Practically all the bikers that I know that log serious distances have / can suffer from IT Band flareups, but usually it happens from cross-over activities like running or other sports. I know one cyclist who ultimately had surgery and had to drop out of cycling as a result, but she was running marathon distances and endurance biking as well.

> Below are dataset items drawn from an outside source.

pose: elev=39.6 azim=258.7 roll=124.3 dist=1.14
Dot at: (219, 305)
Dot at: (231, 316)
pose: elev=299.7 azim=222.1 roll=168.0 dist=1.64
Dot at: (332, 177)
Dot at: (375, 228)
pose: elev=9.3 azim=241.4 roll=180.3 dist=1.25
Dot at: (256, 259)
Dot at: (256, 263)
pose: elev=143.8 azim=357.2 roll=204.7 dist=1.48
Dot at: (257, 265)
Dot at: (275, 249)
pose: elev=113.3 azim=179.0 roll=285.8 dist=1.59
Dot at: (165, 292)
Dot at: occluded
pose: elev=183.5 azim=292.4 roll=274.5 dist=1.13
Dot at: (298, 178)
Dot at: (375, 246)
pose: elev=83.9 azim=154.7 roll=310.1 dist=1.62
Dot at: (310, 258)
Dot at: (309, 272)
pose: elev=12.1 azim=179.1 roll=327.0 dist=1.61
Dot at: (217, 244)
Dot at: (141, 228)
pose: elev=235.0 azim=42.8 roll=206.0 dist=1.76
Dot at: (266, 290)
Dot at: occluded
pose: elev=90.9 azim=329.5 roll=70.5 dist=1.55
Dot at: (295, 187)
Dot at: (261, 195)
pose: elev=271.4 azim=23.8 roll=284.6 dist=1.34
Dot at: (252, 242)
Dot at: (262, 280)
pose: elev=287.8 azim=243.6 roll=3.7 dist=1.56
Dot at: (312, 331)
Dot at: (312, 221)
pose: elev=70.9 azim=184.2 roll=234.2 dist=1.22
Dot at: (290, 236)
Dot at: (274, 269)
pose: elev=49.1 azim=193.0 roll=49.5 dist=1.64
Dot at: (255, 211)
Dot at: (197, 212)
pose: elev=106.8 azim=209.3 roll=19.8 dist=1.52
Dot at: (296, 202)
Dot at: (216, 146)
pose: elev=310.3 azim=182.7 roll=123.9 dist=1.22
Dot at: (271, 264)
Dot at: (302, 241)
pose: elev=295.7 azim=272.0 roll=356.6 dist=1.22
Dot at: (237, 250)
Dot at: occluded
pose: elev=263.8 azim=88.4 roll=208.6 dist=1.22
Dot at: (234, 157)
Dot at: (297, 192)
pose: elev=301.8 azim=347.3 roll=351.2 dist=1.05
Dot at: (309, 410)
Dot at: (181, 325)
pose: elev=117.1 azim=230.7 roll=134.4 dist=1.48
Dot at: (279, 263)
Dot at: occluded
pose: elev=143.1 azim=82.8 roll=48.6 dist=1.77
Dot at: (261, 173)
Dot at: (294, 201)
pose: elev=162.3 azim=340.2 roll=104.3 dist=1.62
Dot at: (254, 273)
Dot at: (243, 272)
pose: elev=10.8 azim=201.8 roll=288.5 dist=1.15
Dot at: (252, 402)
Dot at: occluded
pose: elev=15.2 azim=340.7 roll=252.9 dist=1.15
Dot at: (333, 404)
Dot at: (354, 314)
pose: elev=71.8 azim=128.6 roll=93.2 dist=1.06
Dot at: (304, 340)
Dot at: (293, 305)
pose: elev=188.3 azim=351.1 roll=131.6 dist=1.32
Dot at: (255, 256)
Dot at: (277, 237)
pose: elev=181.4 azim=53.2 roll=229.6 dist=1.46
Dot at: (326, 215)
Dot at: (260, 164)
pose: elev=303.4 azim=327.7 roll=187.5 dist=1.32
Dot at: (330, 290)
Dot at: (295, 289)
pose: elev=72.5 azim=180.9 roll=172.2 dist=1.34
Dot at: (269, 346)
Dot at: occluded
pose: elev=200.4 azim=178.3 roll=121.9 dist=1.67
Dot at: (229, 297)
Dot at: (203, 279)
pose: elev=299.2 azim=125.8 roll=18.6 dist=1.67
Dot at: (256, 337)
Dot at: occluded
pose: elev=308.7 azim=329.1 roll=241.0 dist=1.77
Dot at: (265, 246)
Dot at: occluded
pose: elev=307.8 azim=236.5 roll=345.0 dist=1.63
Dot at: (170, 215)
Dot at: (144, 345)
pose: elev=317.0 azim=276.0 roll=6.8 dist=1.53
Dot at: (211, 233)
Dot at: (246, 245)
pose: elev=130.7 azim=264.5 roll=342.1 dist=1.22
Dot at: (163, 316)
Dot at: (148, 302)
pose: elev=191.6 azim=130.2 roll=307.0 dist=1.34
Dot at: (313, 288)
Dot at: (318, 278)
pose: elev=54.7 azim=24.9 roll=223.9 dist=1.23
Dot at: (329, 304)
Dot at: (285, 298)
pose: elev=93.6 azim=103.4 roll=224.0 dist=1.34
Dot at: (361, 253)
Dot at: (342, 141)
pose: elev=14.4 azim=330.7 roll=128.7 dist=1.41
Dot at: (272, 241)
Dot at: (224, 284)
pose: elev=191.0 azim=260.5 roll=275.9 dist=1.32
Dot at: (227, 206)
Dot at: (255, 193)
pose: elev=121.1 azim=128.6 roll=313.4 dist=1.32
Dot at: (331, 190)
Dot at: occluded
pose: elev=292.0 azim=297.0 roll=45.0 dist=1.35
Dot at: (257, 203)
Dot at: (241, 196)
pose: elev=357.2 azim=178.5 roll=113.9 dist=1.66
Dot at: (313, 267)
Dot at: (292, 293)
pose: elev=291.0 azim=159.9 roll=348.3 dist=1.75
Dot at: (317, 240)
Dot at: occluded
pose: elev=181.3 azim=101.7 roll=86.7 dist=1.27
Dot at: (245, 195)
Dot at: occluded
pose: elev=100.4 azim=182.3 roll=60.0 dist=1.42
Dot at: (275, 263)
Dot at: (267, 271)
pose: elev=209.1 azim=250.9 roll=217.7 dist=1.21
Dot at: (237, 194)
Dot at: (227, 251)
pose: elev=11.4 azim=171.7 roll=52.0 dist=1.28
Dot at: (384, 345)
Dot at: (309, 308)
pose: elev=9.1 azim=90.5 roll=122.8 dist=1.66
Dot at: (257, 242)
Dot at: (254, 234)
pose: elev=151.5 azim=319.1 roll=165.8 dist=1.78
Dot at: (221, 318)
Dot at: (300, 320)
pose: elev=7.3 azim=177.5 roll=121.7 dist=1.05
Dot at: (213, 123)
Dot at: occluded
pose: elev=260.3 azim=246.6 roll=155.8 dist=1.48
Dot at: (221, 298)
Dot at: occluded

The tricky issue for me is that I have basic fitness from riding (where I could head on out for a long run and deal with it cardio-vascularly) but zero sport-specific conditioning for running or other activities. I have had to figure out that I would need to approach other sports in a very progressive way where I very slowly build up to distances and amounts that feel like real exercise to me. Like, I can't just go off on a 10 mile run (although I can deal with the distance in terms of endurance), I need to start with one mile...the next time do more...and slowly build up (because the joints and smaller muscles are relatively untrained).


----------



## dana109 (Jul 15, 2008)

Thanks for all the tips. I ended up taking about a week off the bike and stretching 3 times a day and using the foam roller once a day, and 3 PT appointments. Then my PT had me test the waters with biking. So I did 10, minutes and started increasing the time i ride by 10 minutes every time i go out. I'm up to 60 minutes with no problems. I'm still doing my stretches but not as much. Just 3 stretches in a row and I'm on the foam rollers every other day. 

I guess I caught it pretty early and was able to fix it with just a week of rest and some stretches. I guess it's good to know this is a problem so i now know how to properly stretch and roll it in order to prevent it happening in the future.


----------



## MTBigSky (May 26, 2008)

That foam roller can be killer the first few times one uses it. I'm assuming you are on your side on the foam roll and rolling up and down


----------



## dana109 (Jul 15, 2008)

Yup. That hurt like hell the first few times. I've been doing it for almost 2 weeks and it's starting to not hurt as much. It still isn't the most comfortable thing i've ever done.


----------



## nojoke (Apr 15, 2008)

I had a similar pain when I had my broken femur at the knee. Pain 1st started during PT/rehab. I broke the big ball off the femur at the knee on the innner side. I had hardware inserted at my knee threw the joint, 5 screws to be exact. I had one on the sharp side of screws that was rubbing on my IT Band where it had poked thru the bone.....any side loading of the knee would set it off seriously. This was when I was in PT. 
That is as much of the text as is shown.